§ WORK REQUIRED
Pull every line of the entries that has the word "right".

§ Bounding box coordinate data
....

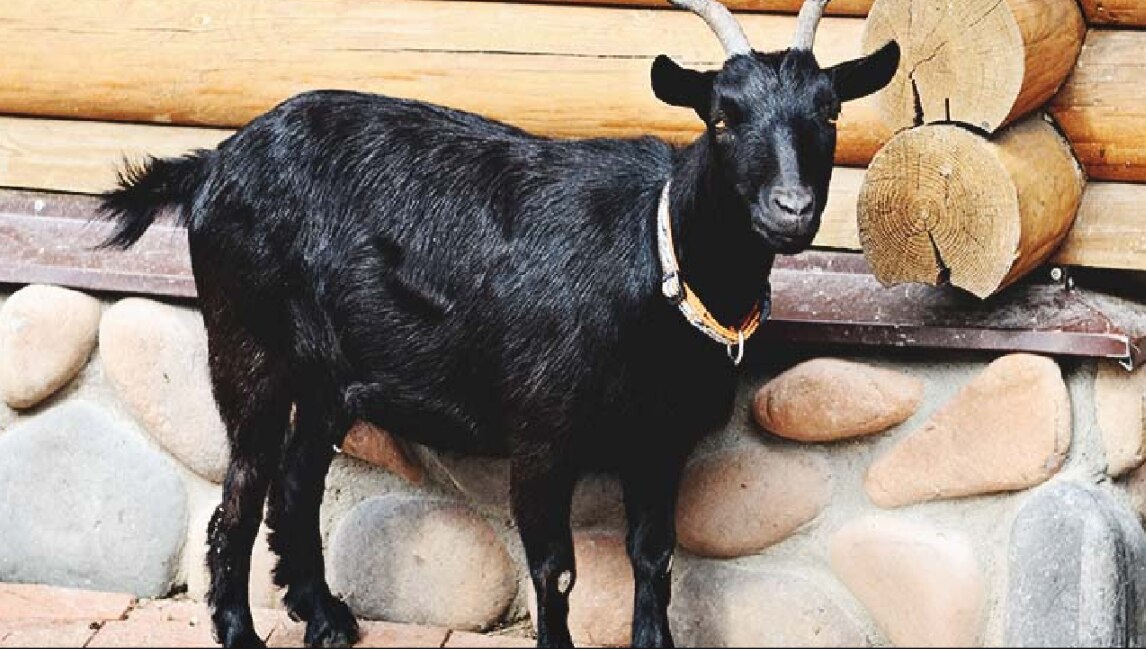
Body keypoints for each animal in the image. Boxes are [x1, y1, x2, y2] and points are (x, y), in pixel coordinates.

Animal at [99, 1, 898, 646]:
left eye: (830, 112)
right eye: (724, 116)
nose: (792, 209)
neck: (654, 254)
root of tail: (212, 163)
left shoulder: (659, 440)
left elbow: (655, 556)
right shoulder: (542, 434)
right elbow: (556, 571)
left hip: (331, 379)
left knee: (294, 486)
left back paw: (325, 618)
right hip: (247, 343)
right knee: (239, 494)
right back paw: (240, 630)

....

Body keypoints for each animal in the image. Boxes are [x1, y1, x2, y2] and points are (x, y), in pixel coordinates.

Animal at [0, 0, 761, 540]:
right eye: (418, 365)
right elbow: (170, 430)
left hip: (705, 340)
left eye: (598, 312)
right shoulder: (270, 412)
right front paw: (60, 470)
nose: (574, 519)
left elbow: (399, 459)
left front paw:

....

§ THE COMPLETED TASK
right eye: (724, 116)
right shoulder: (542, 434)
right elbow: (556, 571)
right hip: (247, 343)
right knee: (239, 494)
right back paw: (240, 630)
right eye: (418, 365)
right elbow: (170, 430)
right shoulder: (270, 412)
right front paw: (60, 470)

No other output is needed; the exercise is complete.